Boğos Çalgıcıoğlu benim için, birlikte çalışmaktan her zaman zevk aldığım, kendisinden pek çok şey öğrendiğim ve hala öğrenmeye devam ettiğim çok önemli bir insandır. Kendisi geçtiğimiz yıllarda Şarasan’ın önemli kitabı Türkiye Ermenileri Sahnesi ve Çalışanları’nı Ermeniceden Türkçeye çevirdiği günlerden itibaren yaptığımız her sohbette bana “Güllü”nün mezarını bulmayı kafasına taktığını söylemişti. Kendisiyle önemli Ermeni tiyatro adamlarının mezarlarına yaptığımız ziyaretlerde Ermeni mezarlıklarının, tüm imkânsızlıklara rağmen ne kadar iyi durumda olduğunu gözlemleme fırsatım olmuştu. Ama biliyordum ki Müslüman mezarlıkları aynı durumda değildir. Her şeyden önce mezar taşlarının eski alfabe ile yazılmış olması pek çok mezarın kaybolması için zemin hazırlamıştır. Sayıları bir elin parmaklarını aşmayan araştırmacılar bu önemli mekânları tarayıp mümkün olduğunca kayda geçirmeye çalışsalar da bu konudaki çalışmaların çok gelişkin olmadığı herkesin malumu. Dolayısıyla ben kendisiyle paylaşmasam da onun bu büyük arzusunu gerçekleştirebileceğinden çok emin değildim. Ama Boğos Çalgıcıoğlu gerçekten kararlı çıktı ve sonunda Ortaköy’de bulunan Yahya Efendi mezarlığında 1990’lı yıllarda büyük ihtimalle Zobu tarafından diktirilen Latin harfli Türkçe mezar taşını bulmayı başardı. Mezar taşının üzerinde şöyle yazıyordu: “Burada bugünkü Türk Tiyatrosu’nun kurucusu Güllü Yakup Efendi Yatıyor. Fatiha. 1840-1902” Taşın bulunuşunun çok daha ayrıntılı bir hikâyesini merak edenler bu haftaki Agos’ta Bercuhi Berberyan’ın kardeşi Boğos Çalgıcıoğlu ile yaptığı geniş söyleşiyi okuyabilirler. Bense farklı bir konuya değinmek istiyorum.

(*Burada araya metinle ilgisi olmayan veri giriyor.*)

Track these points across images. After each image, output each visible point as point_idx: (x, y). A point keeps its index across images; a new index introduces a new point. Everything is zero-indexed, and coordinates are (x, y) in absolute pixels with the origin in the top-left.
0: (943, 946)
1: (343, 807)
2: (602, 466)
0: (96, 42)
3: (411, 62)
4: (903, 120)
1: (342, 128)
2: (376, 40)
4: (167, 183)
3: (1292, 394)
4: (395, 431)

Vartovyan’ın mezarı daha önce kendi oğlu, ardından Zobu ve belki Metin And gibi Türk tiyatrocular tarafından defalarca tespit edildi ve yeniden kaybolup gitti. Onların dışında farklı konularda çalışmalar yapan mezar taşı araştırmacıları da bu mezarı tespit ettiler –ki bunlardan birisi, Necdet İşli, Boğos Çalgıcıoğlu’na mezar taşını bulması için yardım etti. Ama ilk defa Ermeni bir tiyatro adamı bu konuda bu kadar ısrarlı ve sonuca giden bir girişimde bulundu. Hagop Vartovyan’ın ya da Güllü Agop’un mezarı şimdi yeniden keşfedildi ama yazının girişindeki tartışmayı hatırlarsak bir iki jenerasyon sonra tekrar kaybolup gitmeyeceğini kimse söyleyemez. Bu taşın kaybolup gitmesini engellemenin yıllar önce ölüp gitmiş bir adam için hiçbir önemi yoktur şüphesiz. Ama yaşayan toplum açısından önemli bir eksikliktir. İşin bir boyutu bu.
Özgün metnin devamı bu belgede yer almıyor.